Şimdi bu bilgiler ışığında soruyu yanıtlamadan önce satır aralarını okumaya çalışalım. Yukarıdaki makale bize aynı zamanda şunları da söylüyor:  Bir yaş altındaki çocuklarda idrar yolu enfeksiyonu için bağıl risk oranı, sünnetlilerde 3,7 (%95 CI 2,4-8,4 ) iken, sünnetsizlerde 4,5 (%95 CI 2,8-4,9)dir. Buradan hesaplandığında bir idrar yolu nedeni ile hospitalizasyonu önlemek için 195 bireye sünnet yapmak gerekiyor. Diğer bir değişle risk altındaki bir bebeği koruyabilmek için 194 sağlıklı bireyin gereksiz yere sünnet olması gerekiyor.

Bir başka makalede, bir idrar yolu enfeksiyonunu önlemek için 11 sünnet yapmak gerektiği belirtiliyor (4).  Bu makalede çok dikkati çeken bir ayrıntı, 3-5 derece arasında vezikoüreteral reflüksü olan çocuklarda bir idrar yolu enfeksiyonunu önlemek için yalnız 4 sünnet gerekli olduğunun belirtilmesidir.

Bu kanıtlar ışığında biz kendi pratiğimizde idrar yolu enfeksiyonu sonucu sekel kalma olasılığı yüksek olan 3-5 derecede vezikoüreteral reflüksü olan çocuklarda ve posterior üretral valv tanısı konulanlarda sünnet uyguluyor ancak, idrar yolu enfeksiyonunu önlemek amaçlı rutin sünneti önermiyoruz.

3. Mesane disfonksiyonu olan çocuklarda idrar yolu enfeksiyonu nasıl takip edilmeli?

Mesane disfonksiyonu olan hastalarda idrar yolu enfeksiyonunun oluş mekanizması karışıktır.
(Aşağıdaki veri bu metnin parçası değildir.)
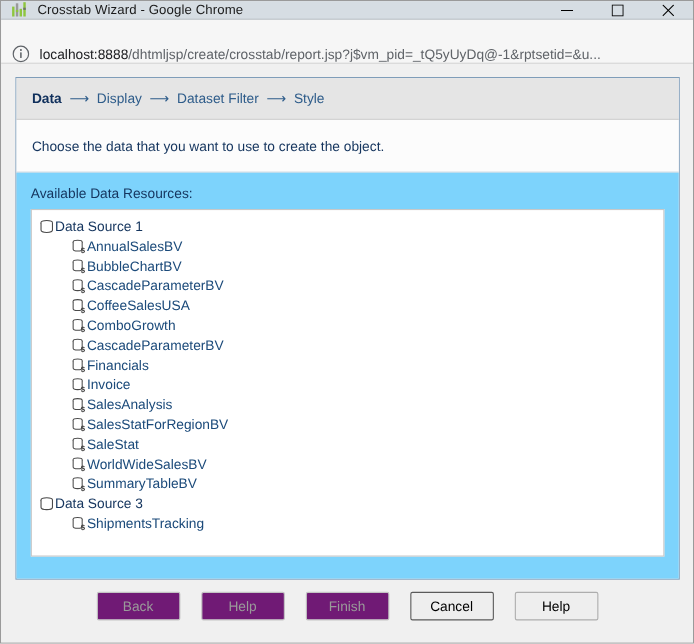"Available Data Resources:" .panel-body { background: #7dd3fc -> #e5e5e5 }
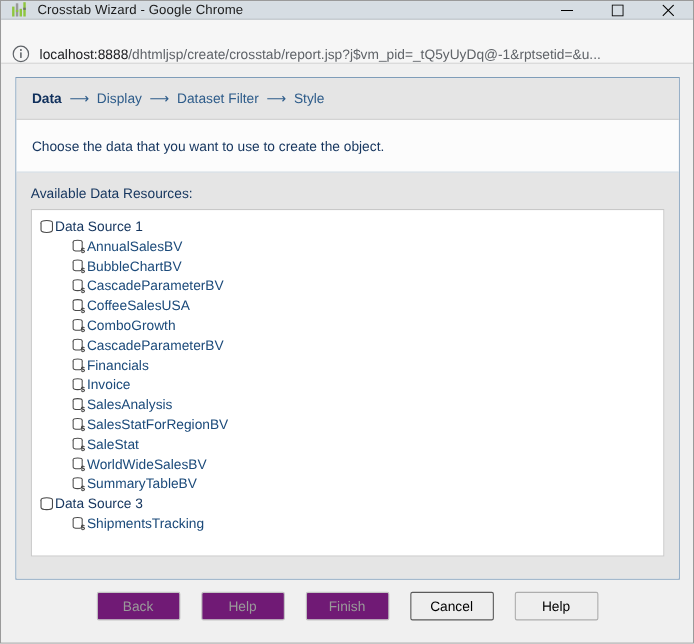"Back" .btn.disabled { background: #701a75 -> #0f172a }
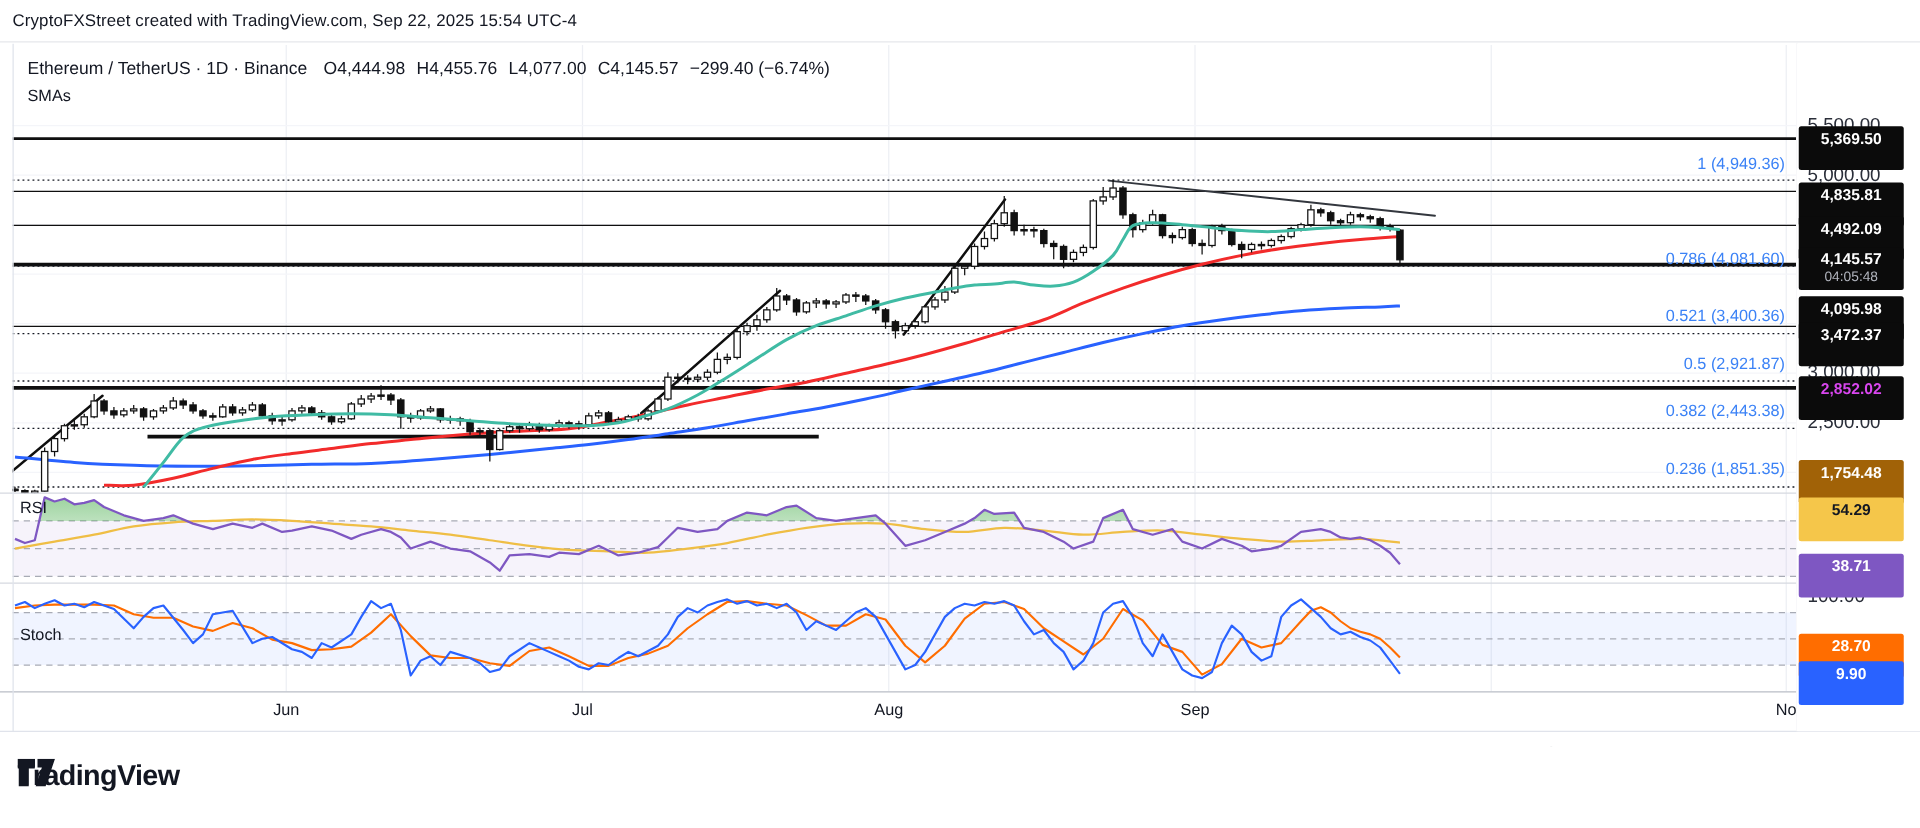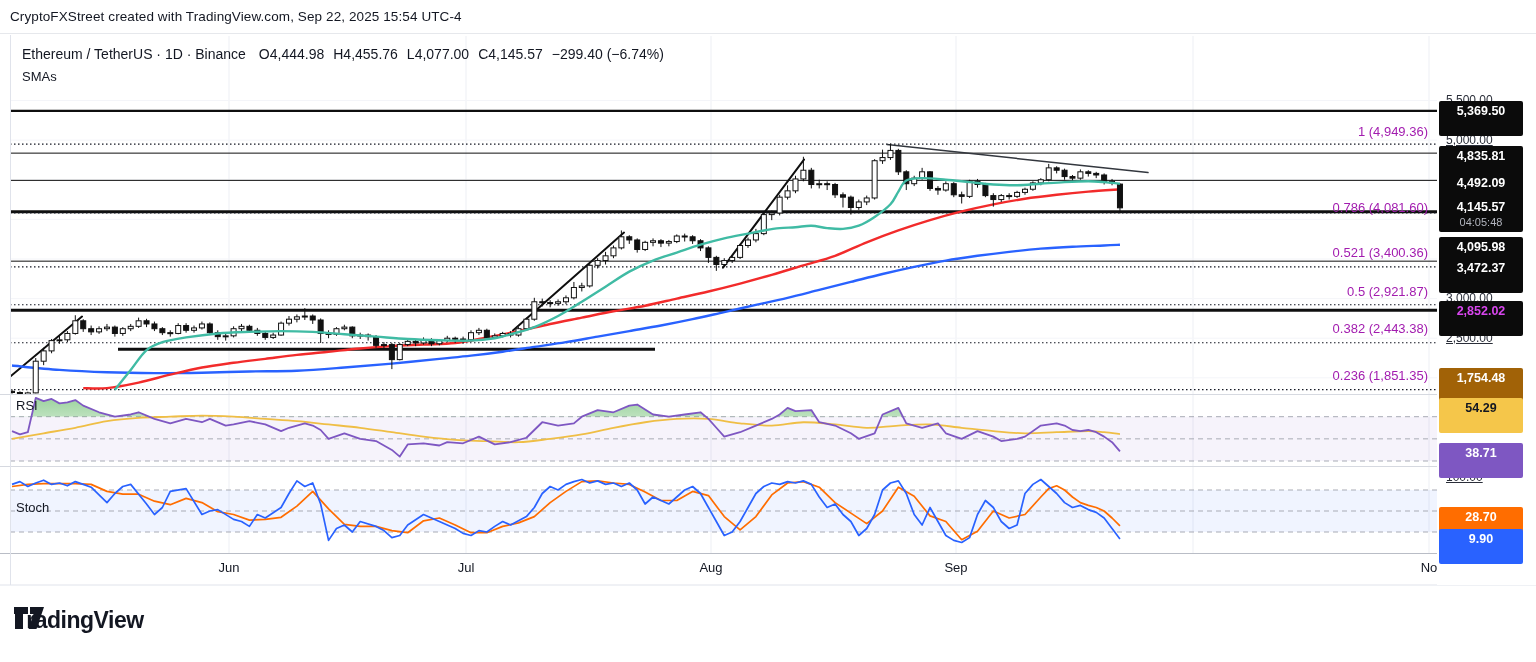"5,500.00" .tick { font-size: 12px -> 15px; text-decoration: underline -> none }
Çünkü detrusorun istemsiz olarak dolma fazında kasılması sonucu üretra içinde “tutma manevraları” sırasında ileri geri hareket eden idrar kolaylıkla önce kontamine ve sonra  enfekte olabilir. Yani detrusor instabilitesi tek başına bir enfeksiyon nedeni olabilir. Ayrıca kontraksiyonlar ile oluşan mesane içi yüksek basıncı veya sürekli kasılan detrusorun üreterovezikal bileşke anatomisinde yaptığı değişiklik nedeni ile bu hastalarda birlikte vezikoüreteral reflüks sıklığı da normal populasyondan daha yüksektir. Burada akılda tutulması gereken önemli bir ayrıntı da gerek yalnız vezikoüreteral reflüksü bulunanlarda ve gerekse reflüksüz mesane disfonksiyonu olanlarda, idrar yolu enfeksiyonu sık olmakla birlikte kural değildir. Yani her hasta idrar yolu enfeksiyonu geçirmemektedir. İki klinik antitenin varlığında sorunun yanıtını vermek kolay olmamaktadır.

2008 yılında kendi olgularımızı analiz ettiğimizde, ulaşabildiğimiz kanıt değeri yüksek bulgular şunlar olmuştur: mesane disfonksiyonu olan bir hastada eğer birlikte vezikoüreteral reflüks varsa, bu hastalarda gündüz üriner inkontinansı, küçük yaşta hastaneye başvuru olasılığı, birlikte renal kortikal anomali olma olasılığı ve idrar yolu enfeksiyonu oranı daha  yüksek olmaktadır (5).

Bu bulgular ışığında biz mesane instabiliteli hastalarda vezikoüreteral reflüks ortadan kayboluncaya kadar profilaktik antibiyotik vermeye devam ediyoruz. Reflüksün kaybolduğu ama idrar yolu enfeksiyonunun devam ettiği hastalarda da yine prolifaksiyi sürdürüyoruz. Bu uygulamamızın gerekli olduğunu gösteren kanıt düzeyi yüksek, karşılaştırmalı ve prospektif bir çalışma henüz yayınlanmamıştır.

4. Asemptomatik bakteriüri tedavi edilmesi gereken bir durum mudur?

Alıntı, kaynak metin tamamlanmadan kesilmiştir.